During that time, 121,479 phishing sites hosted in the UK, and 18,067 worldwide spoofing UK government, were taken down, with many of them purporting to be HMRC and linked to phishing emails in the form of tax refund scams.


A list of some of the domains used for phishing attacks claiming to be emails from the government.

Image: NCSC

An active approach to dealing with phishing domains has also led to a reduction in the amount of time these sites are active, potentially limiting cybercriminal campaigns before they can gain any real traction.

Prior to the launch of the program, the average time a phishing website spoofing a UK government website remained active was for 42 hours -- or almost two days. Now, with an approach designed around looking for domains and taking them down, that's dropped to ten hours, leaving a much smaller window for attacks to be effective.

However, while this does mean there's less time for the attackers to steal information or finances, it doesn't mean that they're not successful in carrying out attacks.
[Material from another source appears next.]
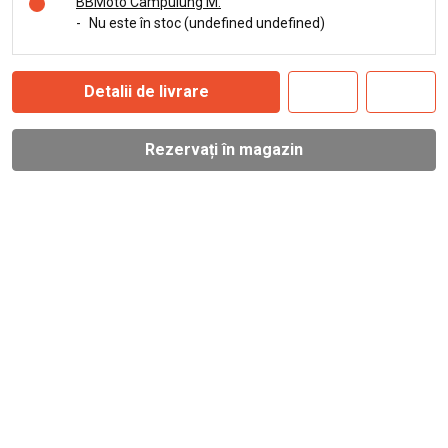
BBMoto Câmpulung M.
-
Nu este în stoc (undefined undefined)
Detalii de livrare
Rezervați în magazin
The increased number of registered domains for carrying out phishing attacks shows that crooks are happy to work a little bit harder in order to reap the rewards of campaigns -- and the NCSC isn't under any illusion that the job of protecting internet users is anywhere near complete.

See also: IT leader's guide to the threat of cyberwarfare

"The ACD programme intends to increase our cyber adversaries' risk and reduces their return on investment to protect the majority of people in the UK from cyber attacks," said Dr Ian Levy, technical director of the NCSC.

"The results we have published today are positive, but there is a lot more work to be done. The successes we have had in our first year will cause attackers to change their behaviour and we will need to adapt."

A focus on taking down HMRC and other government-related domains has helped UK internet users, but cyber-attacks aren't limited by borders, with many malicious IPs hosted in practically every country used to carry out cyber-attacks around the world -- meaning every country should be playing a part.

"Obviously, phishing and web-inject attacks are not connected to the UK's IP space and most campaigns of these types are hosted elsewhere. There needs to be concerted international effort to have a real effect on the security of users," says the report.